Good writing. Keep up the good work. I just added your RSS feed my Google News Reader..
New Jersey Attorneys Legal Services
, Attorney Directory New Jersey,
State Of New Jersey Lawyers,
Lawyers New Jersey, Attorneys
Of New Jersey
,

New Jersey Attorney Lawyer, New Jersey Lemon Law Attorneys, New Jersey Malpractice & Negligence Attorneys, New Jersey Maritime & Admiralty Law Attorneys, New Jersey Media & Communications Law Attorneys

Unknown said...

Well Whattadya know, yet another great site to add to my reader! Google blog search has you pretty well indexed it seems! you have some brilliant contents!
New Jersey Medical Malpractice Attorneys, New Jersey Military & Veterans Law Attorneys, New Jersey Native Persons Law Attorneys, New Jersey Non-Attorney Court Agents, New Jersey Nonprofit Organizations Attorneys, New Jersey Patent & Trademark Attorneys, New Jersey Personal Injury Attorneys,
New Jersey Product Liability Law Attorneys, New Jersey Property Law Attorneys, New Jersey Real Estate Attorneys

Anonymous said...

Hey very nice blog!! Man .. Beautiful .. Amazing .. I will bookmark your blog and take the feeds also…
Alabama motorcycle insurance, Alaska motorcycle insurance, Arizona motorcycle insurance, Arkansas motorcycle insurance, Bail Bonds Referral Services motorcycle insurance, California motorcycle insurance, Colorado motorcycle insurance, Connecticut motorcycle insurance, Delaware motorcycle insurance, District Of Colombia motorcycle insurance, Florida motorcycle insurance,

Anonymous said...

This is very interesting information.
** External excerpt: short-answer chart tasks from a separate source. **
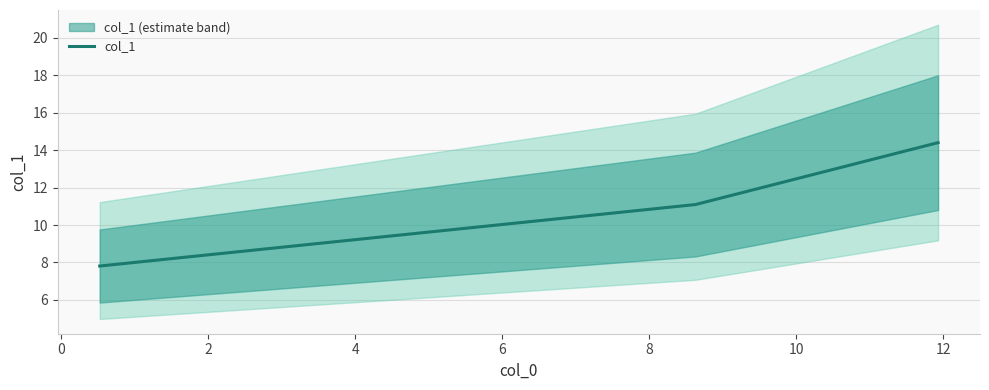

What is the average value?

11.1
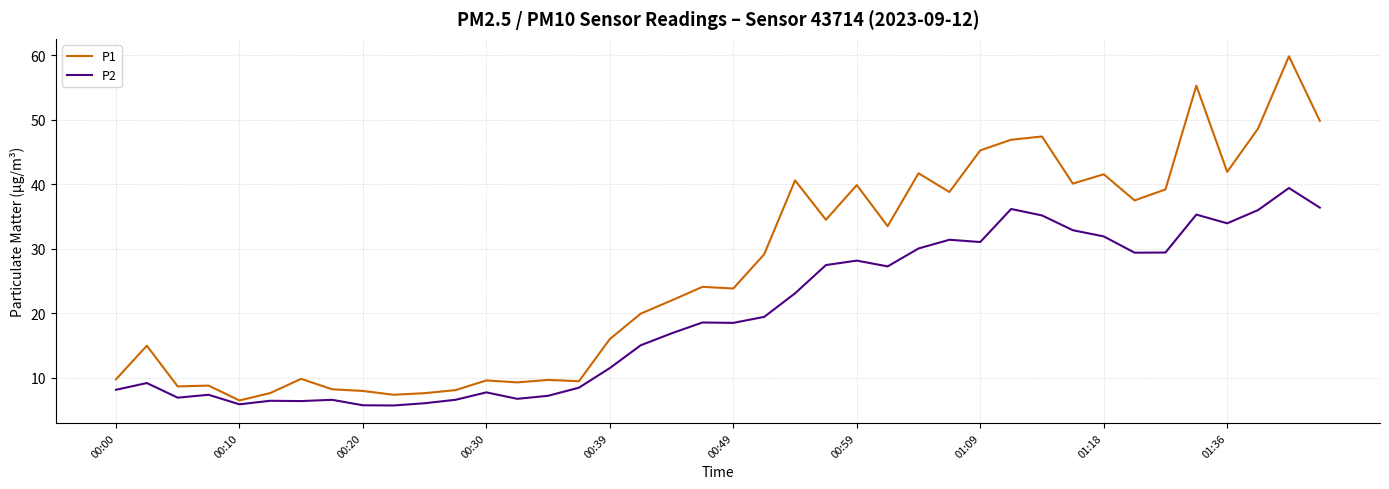

List the series in order of their overall mean, highest first.

P1, P2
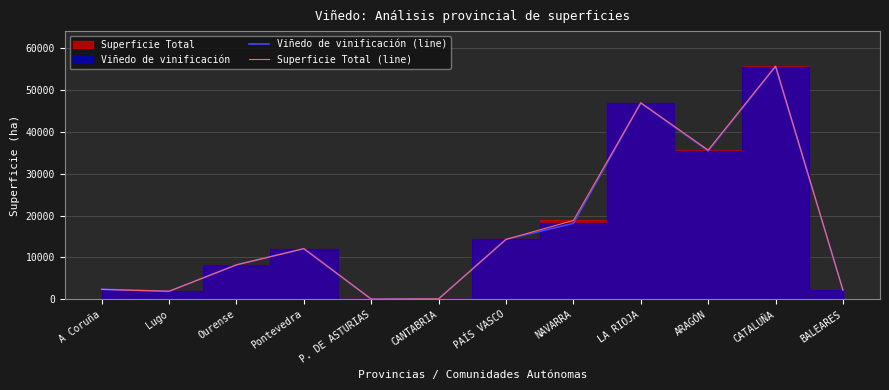

What is the minimum value shown in the chart?

59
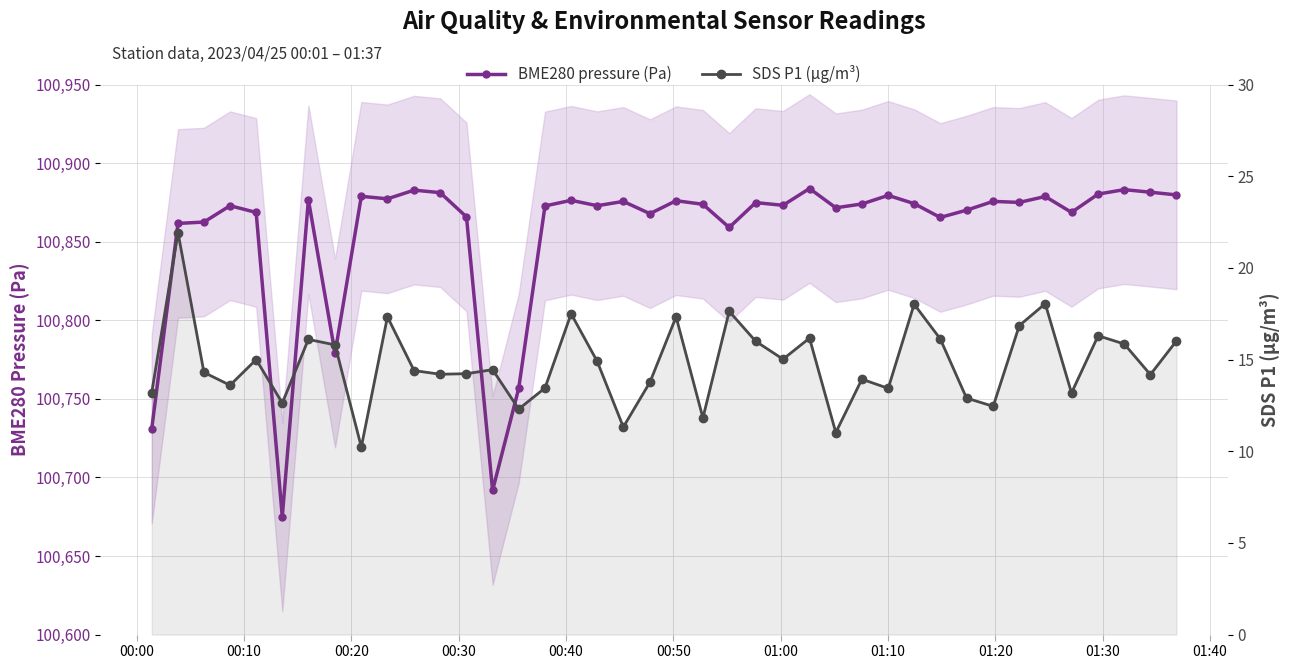

How many data points in BME280 pressure (Pa) are less than 100874?

20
I am doing some research for a class in school. and i liked the post. do you know where I can find other information regarding this? I am finding other information on this but nothing that I can use really in my paper for my final. do you have any suggestions?
This is very interesting information. I am doing some research for a class in school. and i liked the post. do you know where I can find other information regarding this? I am finding other information on this but nothing that I can use really in my paper for my final. do you have any suggestions?

ylinling001 said...

I like your article, really interesting! My point is also very good, I hope you'll like:chi flat iron are a very popular choice of hair straightener.New Balance,new Blance shoes,new Blance Outlet are some of the most comfortable and stylish shoes on the market today. The designer has a whole range of shoes for all types of athletes. five finger shoes,vibram five fingers,Five fingers shoes give women the feeling of walking barefoot while still keeping the feet protected.